The problem is that the obvious challenges facing Saudi Arabia require a level of cohesion in the upper echelons of government that remains elusive. As the journalist Christian Caryl put it, “to say that historical or economic conditions predispose a country to embark on a particular path does not mean that its politicians will necessarily decide to take it.”

The continued absence of resolute action could easily drive Saudi Arabia toward irreversible decay. In such a scenario, the economy would gradually weaken, hampering the royal family’s ability to continue buying middle-class support, while enabling rebel groups in the east and the south to erode the government’s authority. This could cause Wahhabi religious and political doctrine to lose ground among young people and fuel regime infighting.

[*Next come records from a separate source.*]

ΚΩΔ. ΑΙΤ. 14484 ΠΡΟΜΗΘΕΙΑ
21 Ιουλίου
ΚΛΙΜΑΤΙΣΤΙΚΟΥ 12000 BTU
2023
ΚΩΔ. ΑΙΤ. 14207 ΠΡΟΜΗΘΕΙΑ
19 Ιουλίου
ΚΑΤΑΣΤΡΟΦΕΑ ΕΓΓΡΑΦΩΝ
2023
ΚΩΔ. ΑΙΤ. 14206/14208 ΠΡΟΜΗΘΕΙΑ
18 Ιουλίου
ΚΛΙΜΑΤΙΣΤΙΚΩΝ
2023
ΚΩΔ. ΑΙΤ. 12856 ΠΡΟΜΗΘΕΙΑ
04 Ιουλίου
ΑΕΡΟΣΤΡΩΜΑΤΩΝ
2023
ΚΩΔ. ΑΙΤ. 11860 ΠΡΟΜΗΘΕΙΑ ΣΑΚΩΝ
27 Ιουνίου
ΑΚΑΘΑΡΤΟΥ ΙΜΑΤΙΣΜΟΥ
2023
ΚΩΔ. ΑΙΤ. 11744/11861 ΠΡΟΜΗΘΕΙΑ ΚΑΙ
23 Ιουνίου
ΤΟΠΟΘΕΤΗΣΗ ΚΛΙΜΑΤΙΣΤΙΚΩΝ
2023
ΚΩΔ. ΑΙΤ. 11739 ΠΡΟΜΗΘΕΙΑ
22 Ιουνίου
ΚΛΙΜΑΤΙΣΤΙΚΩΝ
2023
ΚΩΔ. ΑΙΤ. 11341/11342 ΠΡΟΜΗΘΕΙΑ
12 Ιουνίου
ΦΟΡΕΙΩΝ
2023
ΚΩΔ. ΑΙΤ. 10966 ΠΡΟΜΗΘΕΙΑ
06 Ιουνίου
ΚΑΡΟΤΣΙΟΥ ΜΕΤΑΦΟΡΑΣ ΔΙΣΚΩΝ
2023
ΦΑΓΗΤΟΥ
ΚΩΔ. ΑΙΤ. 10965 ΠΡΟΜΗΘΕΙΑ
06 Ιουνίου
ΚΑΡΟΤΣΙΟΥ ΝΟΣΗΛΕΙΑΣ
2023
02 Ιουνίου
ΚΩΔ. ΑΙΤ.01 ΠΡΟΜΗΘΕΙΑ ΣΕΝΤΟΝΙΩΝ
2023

Ultimately, Abdulaziz bin Saud’s unification of the kingdom in the late 1920s could even be reversed, making the last eight decades an anomaly in the Arabian Peninsula’s long history of fragmentation. Such an outcome would effectively make Yemen and the rest of the gulf states ungovernable, allowing the Sunni-Shiite confrontation that is currently unfolding in the Levant to overwhelm the region.

But there is another possibility. The new generation of Saudi leaders could spearhead a transition to a genuine constitutional monarchy, based on a transparent system of checks and balances. A more representative governance model, together with strong economic incentives, could unleash the young population’s creativity and dynamism — and secure Saudi Arabia’s future in the process.

That promise was captured in the recent film “Wadjda” — written, produced, and directed by Saudi women — which tells the story of a young girl from a middle-class family who challenges social conventions and pushes boundaries, as she attempts to fulfill her potential. If she is not Saudi Arabia’s future, the country may not have a future at all.